Dr. Justin Bonus, Postdoctoral Scholar, Software Developer, is supporting the Hydro-UQ Application and documenting its development process. A few tasks will include introducing vetted, Disney-esque numerical approaches into HydroUQ to aid students and researchers in the pursuit of high-fidelity, yet intuitive, natural hazard simulations. Justin elaborates that “Disney, Pixar, Dreamworks, Tencent, and the computer graphics research community at-large developed creative simulation methods to depict snow and sand in recent movies.
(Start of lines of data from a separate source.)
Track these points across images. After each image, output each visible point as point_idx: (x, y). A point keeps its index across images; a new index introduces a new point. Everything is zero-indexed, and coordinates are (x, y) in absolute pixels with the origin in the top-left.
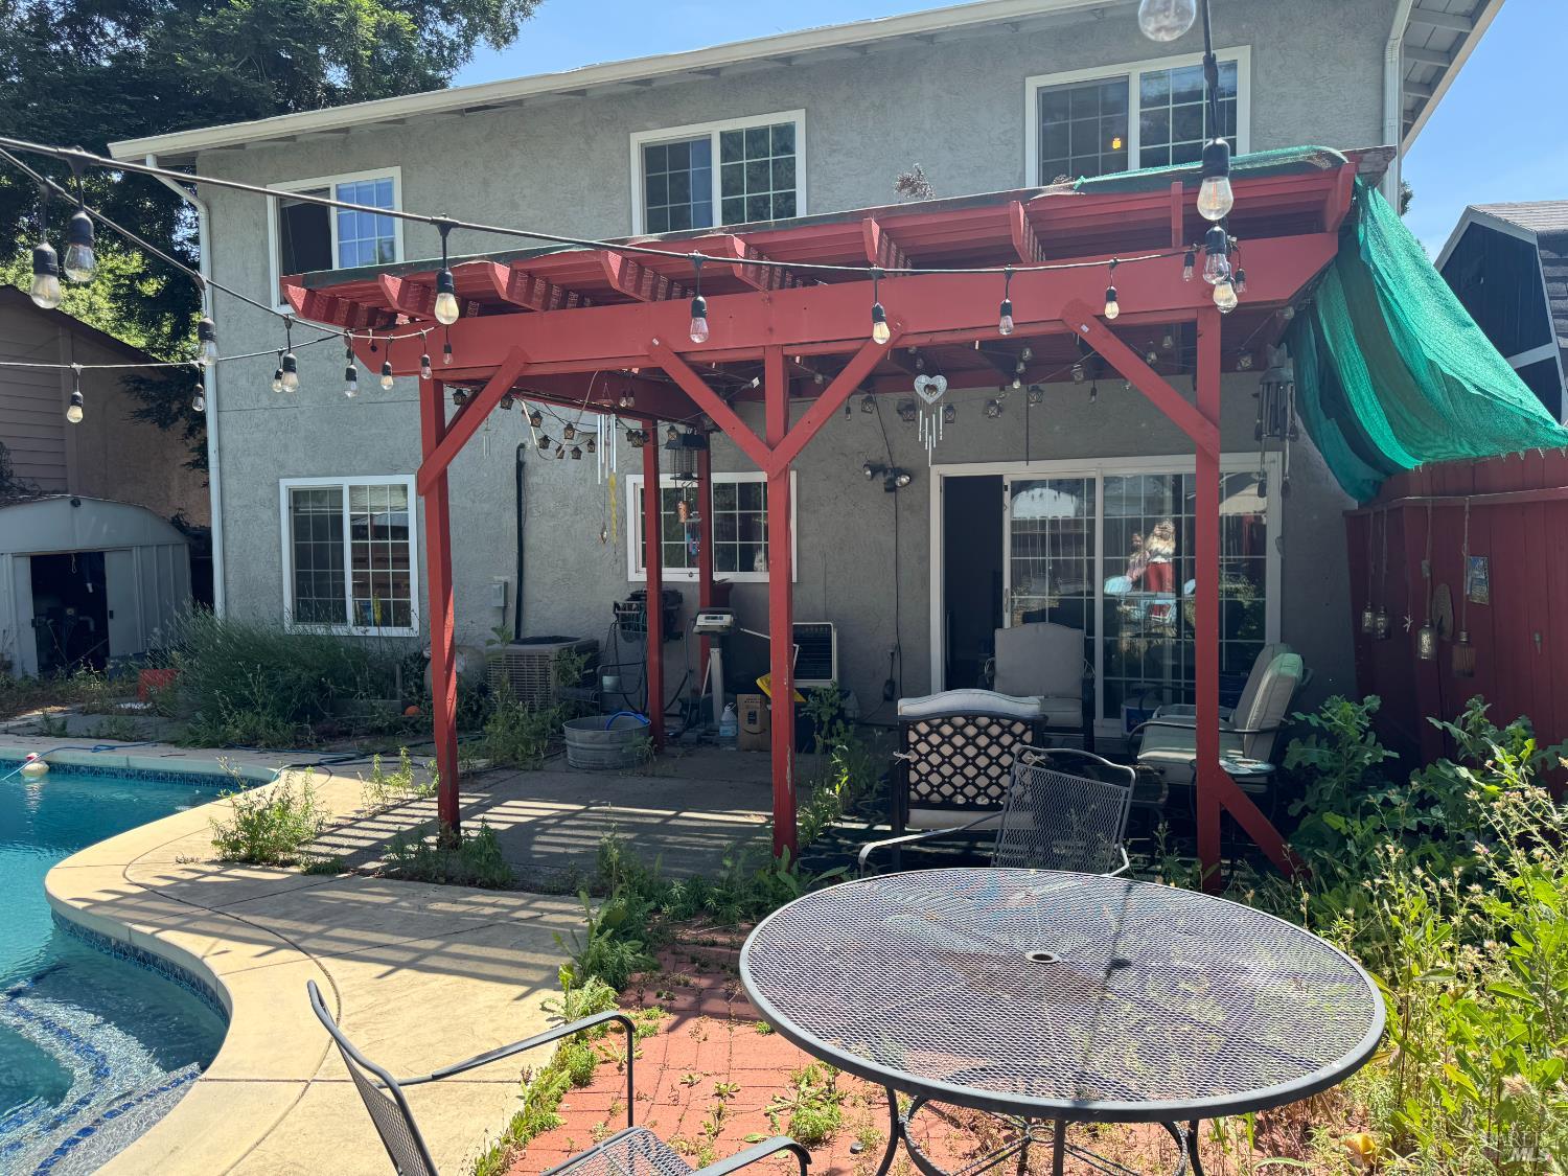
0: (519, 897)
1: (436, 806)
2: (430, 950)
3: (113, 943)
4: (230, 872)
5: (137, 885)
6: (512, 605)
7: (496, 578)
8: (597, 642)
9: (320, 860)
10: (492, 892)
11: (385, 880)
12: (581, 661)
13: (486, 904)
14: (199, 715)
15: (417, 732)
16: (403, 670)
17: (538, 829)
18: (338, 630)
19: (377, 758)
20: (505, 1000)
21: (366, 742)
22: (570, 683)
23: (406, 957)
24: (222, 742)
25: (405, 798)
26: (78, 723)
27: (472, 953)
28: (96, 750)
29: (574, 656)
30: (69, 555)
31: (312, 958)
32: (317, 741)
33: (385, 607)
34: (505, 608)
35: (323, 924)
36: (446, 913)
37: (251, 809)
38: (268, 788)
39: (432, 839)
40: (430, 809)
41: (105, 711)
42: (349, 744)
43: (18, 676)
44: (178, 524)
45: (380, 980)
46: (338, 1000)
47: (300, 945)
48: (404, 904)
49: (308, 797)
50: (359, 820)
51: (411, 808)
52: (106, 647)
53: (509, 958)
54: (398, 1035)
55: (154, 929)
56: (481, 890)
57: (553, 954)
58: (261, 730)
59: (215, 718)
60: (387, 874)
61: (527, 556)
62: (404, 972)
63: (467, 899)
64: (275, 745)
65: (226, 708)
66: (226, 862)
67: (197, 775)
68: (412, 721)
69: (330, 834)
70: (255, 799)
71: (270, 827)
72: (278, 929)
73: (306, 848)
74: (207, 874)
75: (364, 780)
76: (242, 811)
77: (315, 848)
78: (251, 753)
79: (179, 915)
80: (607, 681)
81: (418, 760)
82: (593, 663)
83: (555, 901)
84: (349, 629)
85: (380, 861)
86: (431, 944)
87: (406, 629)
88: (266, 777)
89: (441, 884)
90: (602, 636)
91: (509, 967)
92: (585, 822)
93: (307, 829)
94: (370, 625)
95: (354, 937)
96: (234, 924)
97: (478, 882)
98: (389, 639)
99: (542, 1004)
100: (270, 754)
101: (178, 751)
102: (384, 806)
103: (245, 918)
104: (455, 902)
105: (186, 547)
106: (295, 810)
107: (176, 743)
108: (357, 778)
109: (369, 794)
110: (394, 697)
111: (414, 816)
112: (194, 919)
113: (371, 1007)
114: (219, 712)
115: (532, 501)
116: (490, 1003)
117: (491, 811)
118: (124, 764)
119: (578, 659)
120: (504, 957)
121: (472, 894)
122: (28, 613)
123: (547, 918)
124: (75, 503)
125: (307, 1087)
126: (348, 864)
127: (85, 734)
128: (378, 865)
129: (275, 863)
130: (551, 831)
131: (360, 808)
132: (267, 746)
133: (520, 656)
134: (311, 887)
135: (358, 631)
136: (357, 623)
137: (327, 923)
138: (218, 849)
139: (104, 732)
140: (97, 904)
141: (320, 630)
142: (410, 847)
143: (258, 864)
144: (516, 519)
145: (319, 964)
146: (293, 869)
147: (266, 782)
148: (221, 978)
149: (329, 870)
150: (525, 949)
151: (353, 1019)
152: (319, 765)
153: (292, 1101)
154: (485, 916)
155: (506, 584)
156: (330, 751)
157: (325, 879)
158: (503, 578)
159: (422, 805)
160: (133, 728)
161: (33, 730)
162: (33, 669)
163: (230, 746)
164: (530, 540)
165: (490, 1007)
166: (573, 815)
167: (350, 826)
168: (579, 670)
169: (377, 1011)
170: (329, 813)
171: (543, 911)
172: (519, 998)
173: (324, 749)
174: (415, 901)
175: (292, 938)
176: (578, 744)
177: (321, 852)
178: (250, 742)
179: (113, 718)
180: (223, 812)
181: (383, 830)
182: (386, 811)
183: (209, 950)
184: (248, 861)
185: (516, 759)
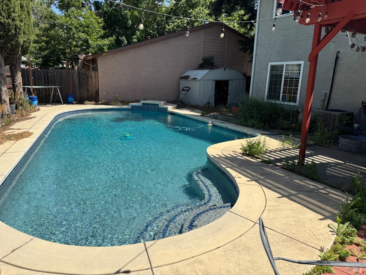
0: (321, 185)
1: (299, 152)
2: (293, 194)
3: (217, 167)
4: (244, 157)
5: (224, 155)
6: (327, 100)
7: (323, 91)
8: (353, 113)
9: (266, 159)
10: (313, 181)
11: (282, 169)
12: (347, 118)
13: (311, 184)
14: (243, 119)
15: (294, 131)
16: (292, 114)
17: (328, 166)
18: (277, 102)
19: (283, 136)
20: (316, 218)
21: (280, 131)
22: (342, 124)
23: (286, 194)
24: (247, 125)
25: (289, 147)
26: (219, 117)
27: (306, 199)
28: (221, 123)
29: (345, 116)
30: (222, 81)
31: (260, 186)
32: (269, 129)
33: (290, 97)
34: (324, 100)
35: (264, 177)
36: (299, 184)
37: (251, 143)
38: (256, 138)
39: (297, 161)
40: (297, 152)
41: (225, 115)
42: (276, 131)
43: (211, 106)
44: (244, 74)
45: (278, 199)
46: (266, 200)
47: (258, 181)
48: (286, 177)
49: (265, 143)
50: (277, 151)
51: (291, 151)
52: (227, 101)
53: (318, 204)
54: (282, 218)
55: (226, 167)
56: (309, 180)
57: (333, 208)
58: (256, 124)
59: (246, 120)
60: (282, 167)
61: (334, 85)
62: (285, 198)
63: (305, 181)
64: (258, 128)
65: (249, 118)
66: (243, 154)
67: (240, 132)
68: (293, 128)
69: (269, 153)
70: (252, 141)
71: (254, 148)
72: (253, 175)
73: (262, 155)
74: (239, 156)
75: (279, 141)
76: (248, 143)
77: (264, 156)
78: (253, 129)
79: (231, 165)
80: (356, 125)
81: (294, 138)
82: (352, 119)
83: (333, 190)
84: (280, 102)
85: (281, 163)
86: (294, 192)
87: (295, 103)
88: (255, 135)
89: (298, 175)
90: (356, 112)
91: (317, 208)
92: (344, 168)
93: (263, 151)
94: (286, 101)
95: (272, 183)
96: (243, 171)
97: (309, 177)
98: (290, 105)
99: (329, 225)
100: (257, 130)
101: (237, 126)
102: (283, 149)
103: (246, 170)
104: (301, 181)
105: (245, 80)
106: (261, 145)
107: (237, 124)
108: (278, 140)
109: (280, 145)
110: (289, 121)
111: (291, 153)
112: (234, 167)
113: (275, 206)
114: (247, 118)
115: (339, 69)
116: (311, 218)
117: (314, 157)
118: (226, 127)
119: (347, 117)
120: (316, 204)
121: (306, 180)
122: (214, 93)
123: (330, 195)
124: (225, 69)
125: (255, 224)
126: (272, 162)
127: (220, 119)
128: (281, 164)
129: (255, 157)
130: (332, 167)
131: (277, 148)
132: (256, 128)
133: (327, 114)
134: (262, 166)
135: (282, 103)
136: (282, 101)
137: (266, 177)
138: (242, 151)
139: (224, 119)
140: (215, 157)
141: (273, 102)
142: (290, 161)
143: (250, 156)
144: (332, 74)
145: (262, 188)
146: (258, 160)
147: (255, 137)
148: (238, 184)
149: (268, 162)
150: (323, 203)
151: (269, 208)
152: (268, 135)
153: (250, 227)
154: (310, 188)
155: (326, 93)
156: (271, 132)
157: (266, 165)
158: (325, 91)
159: (294, 150)
160: (229, 119)
161: (211, 117)
162: (213, 105)
163: (248, 127)
164: (336, 81)
165: (311, 219)
166: (340, 164)
167: (274, 152)
168: (346, 120)
169: (276, 208)
170: (269, 147)
171: (329, 192)
172: (321, 220)
173: (270, 131)
174: (290, 177)
175: (256, 179)
176: (343, 143)
177: (266, 157)
178: (253, 126)
179: (226, 116)
180: (244, 142)
181: (283, 155)
182: (284, 150)
183: (237, 176)
184: (248, 155)
185: (322, 144)
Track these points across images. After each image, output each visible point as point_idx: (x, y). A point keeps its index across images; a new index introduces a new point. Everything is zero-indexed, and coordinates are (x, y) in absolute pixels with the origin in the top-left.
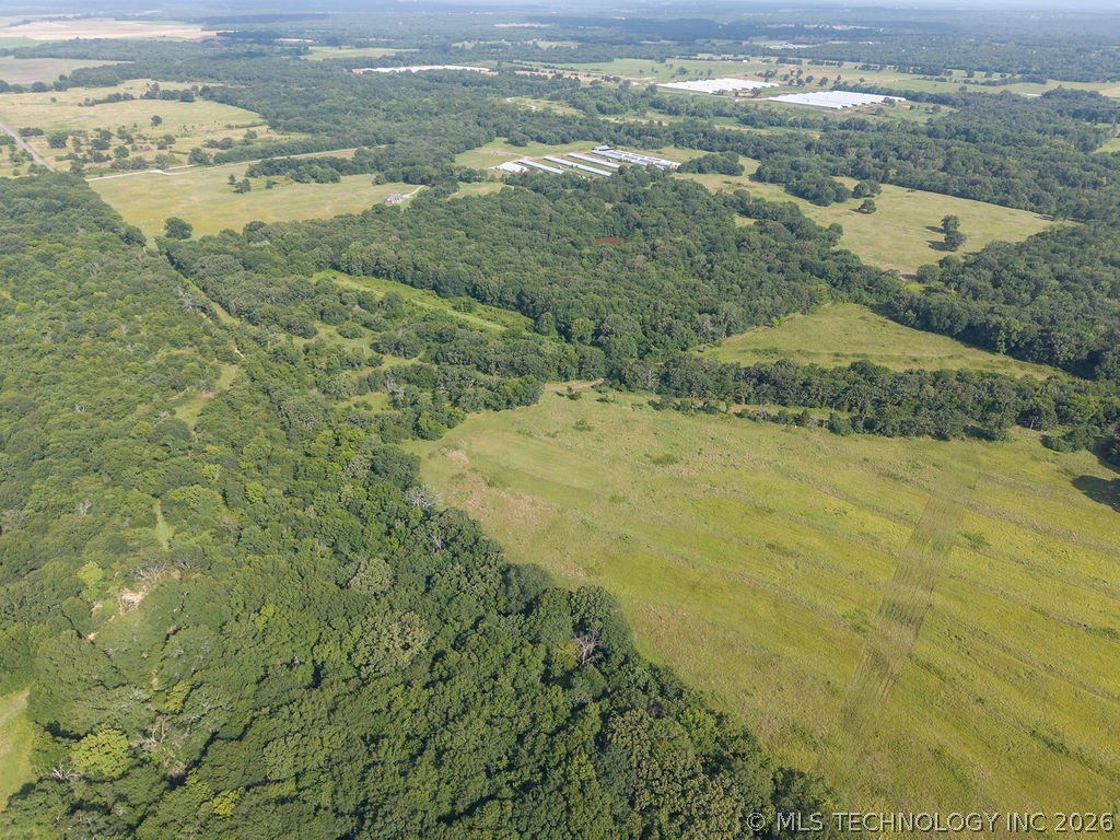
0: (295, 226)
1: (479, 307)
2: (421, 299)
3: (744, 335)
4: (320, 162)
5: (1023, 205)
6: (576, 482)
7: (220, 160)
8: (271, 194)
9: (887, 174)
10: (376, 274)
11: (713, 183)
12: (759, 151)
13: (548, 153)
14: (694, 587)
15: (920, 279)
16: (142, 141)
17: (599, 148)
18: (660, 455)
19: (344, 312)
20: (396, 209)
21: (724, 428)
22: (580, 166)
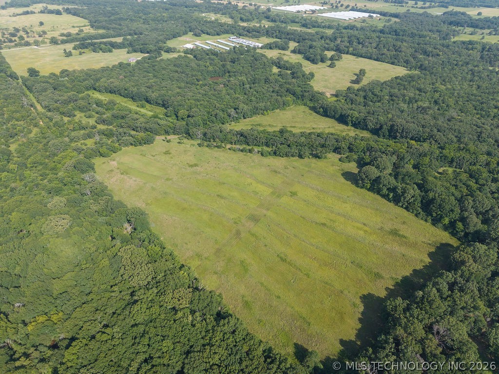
0: (82, 71)
1: (148, 105)
2: (125, 102)
3: (251, 119)
4: (105, 43)
5: (400, 64)
6: (155, 173)
7: (63, 42)
8: (80, 57)
9: (348, 50)
10: (110, 92)
11: (272, 54)
12: (300, 39)
13: (209, 39)
14: (184, 209)
15: (336, 96)
16: (32, 33)
17: (232, 38)
18: (193, 163)
19: (88, 107)
20: (129, 65)
21: (222, 154)
22: (219, 46)
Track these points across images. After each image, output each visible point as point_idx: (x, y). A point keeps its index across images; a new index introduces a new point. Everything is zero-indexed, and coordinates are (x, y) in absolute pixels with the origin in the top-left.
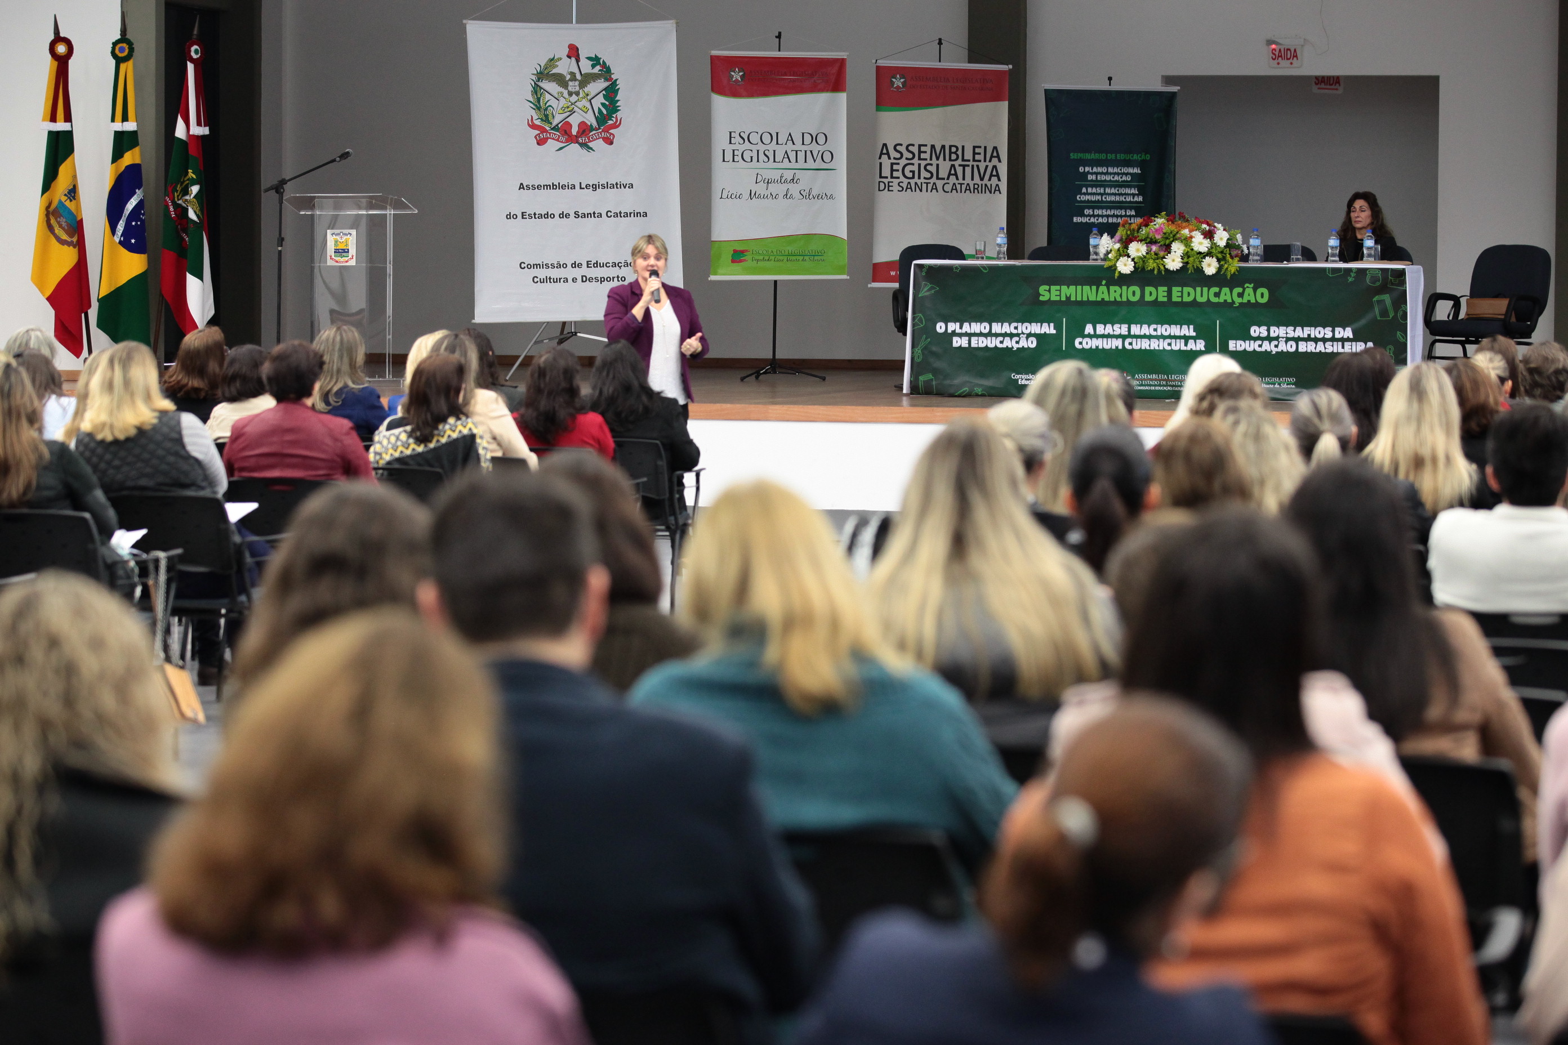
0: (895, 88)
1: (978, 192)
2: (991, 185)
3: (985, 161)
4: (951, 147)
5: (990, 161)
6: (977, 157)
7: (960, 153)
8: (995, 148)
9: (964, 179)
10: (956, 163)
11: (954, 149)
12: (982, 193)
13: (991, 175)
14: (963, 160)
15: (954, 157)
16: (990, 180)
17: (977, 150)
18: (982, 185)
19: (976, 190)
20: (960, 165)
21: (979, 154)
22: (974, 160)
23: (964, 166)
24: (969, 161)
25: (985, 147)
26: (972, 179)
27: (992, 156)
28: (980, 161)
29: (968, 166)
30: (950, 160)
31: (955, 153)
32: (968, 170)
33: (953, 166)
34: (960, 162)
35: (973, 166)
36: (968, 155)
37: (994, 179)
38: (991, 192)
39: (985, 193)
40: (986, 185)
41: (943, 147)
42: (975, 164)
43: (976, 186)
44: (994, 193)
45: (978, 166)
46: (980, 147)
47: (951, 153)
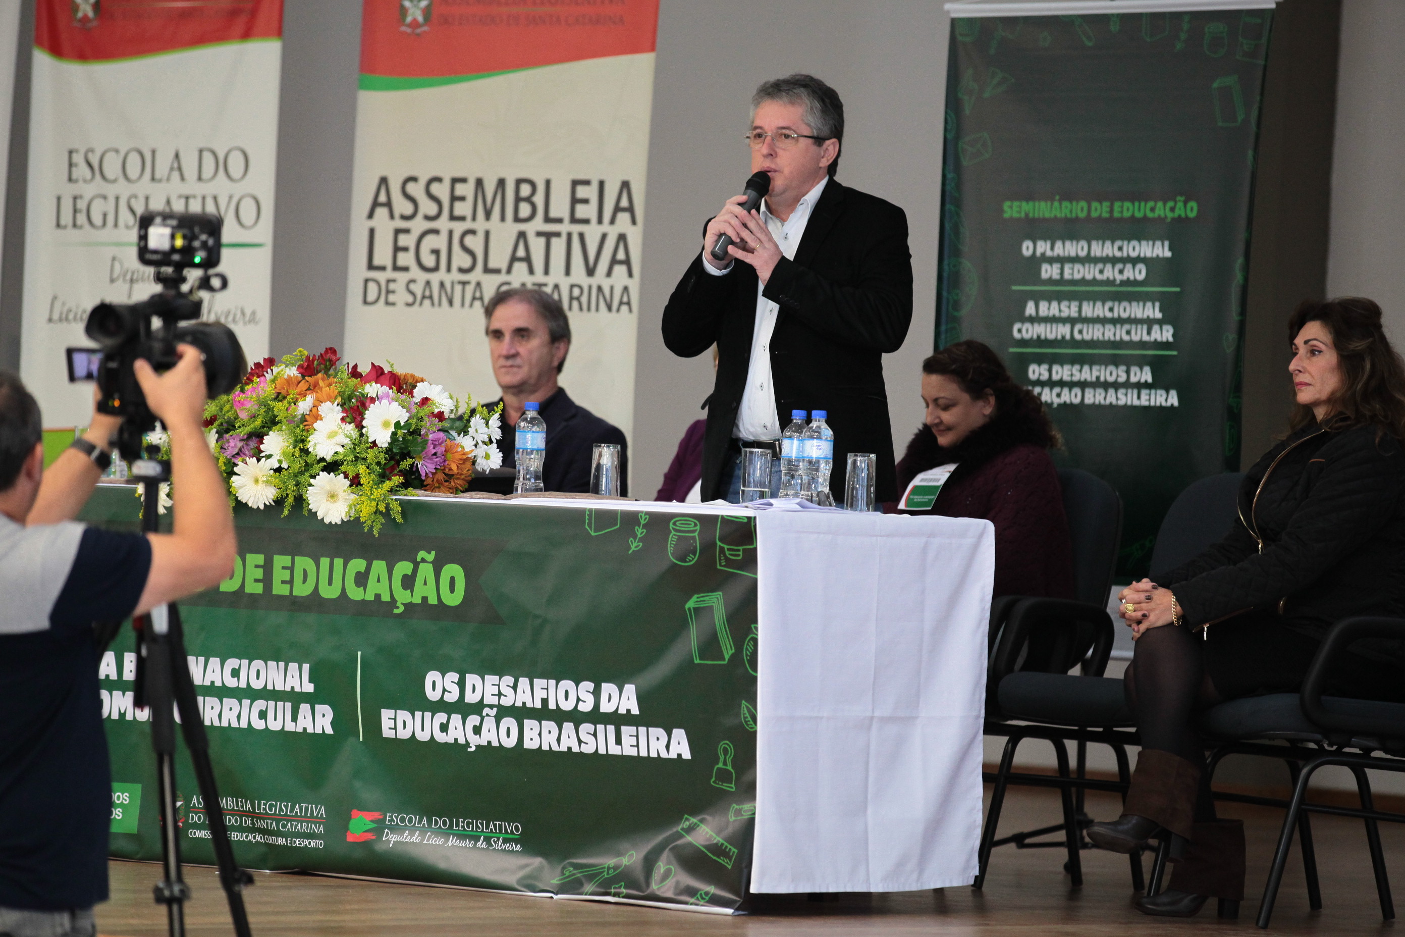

I apply these methods in an engineering context for our work because they are much faster, which is good for big simulations, and simpler than traditional methods, which is beneficial for a broad user base.”

He will work on developing Hydro-UQ to include digital twins of experimental flume facilities at Oregon State University and University of Washington. Digital twins will be validated against experimental results.

Justin is also working to accelerate SimCenter tools to support users in both fast prototype simulations and massive performance-based engineering workflows that include uncertainty quantification.

Dr. Bonus completed his Ph.D. in civil engineering with a data science focus in the Department of Civil and Environmental Engineering at University of Washington. Justin also earned his Master of Science degree in civil engineering with a geotechnical focus, and a Bachelor of Science in civil engineering, from University Washington. Justin’s research focus and interests include:

  • Simulating tsunamis, storm surges, landslides, and avalanches driving debris-fields (e.g.logs, cars, boats, etc.) into the built environment. This allows for cascading hazard studies beyond the factor of safety, e.g. embankment dam runout, tsunami-loaded houses dismantling into debris, and bridges collapsing due to storm-surge induced scour.
  • Employing Graphics Processing Units (GPUs), devices typically used in video games and artificial intelligence, to grow and accelerate natural hazard engineering simulations. Democratizing exa-scale computation for natural hazard modeling.
  • Bringing the chaotic, stochastic hazard of wave-driven debris-field structural loading into performance-based engineering frameworks.
  • Applying particle methods, such as the Material Point Method (MPM) and Smoothed Particle Hydrodynamics (SPH), to study complex multi-material, multi-phase, and large-deformation 3-D hazards which are anticipated to increase in frequency this century.
     
Dr. Fei Pan, Postdoctoral Scholar, Software Developer

Dr. Fei Pan, Postdoctoral Scholar, Software Developer, is collaborating with Professor Stella Yu, SimCenter domain expert, on advancing AI techniques for SimCenter’s BRAILS tool, which is used to create enhanced building inventory databases of cities. Specifically, he is working on extracting characteristics of building images by using large-scale language and vision models; the objective of this effort is to minimize the need for human-annotated data. He will also explore the generalization capacity of AI models and their appropriateness to be applied to geographical regions that may have limited building data.

Dr. Pan earned his Ph.D. and Master of Science degrees from the Korea Advanced Institute of Science and Technology, and he earned his Bachelor of Science degree from Xidian University. Fei’s research focus and interests lie in computer vision and machine learning. He is interested in building machine learning algorithms for visual tasks with minimum human supervision. His Ph.D. work included designing domain-adaptive models for semantic segmentation on urban street views. He has also explored self-supervised learning and unsupervised learning techniques for common visual tasks.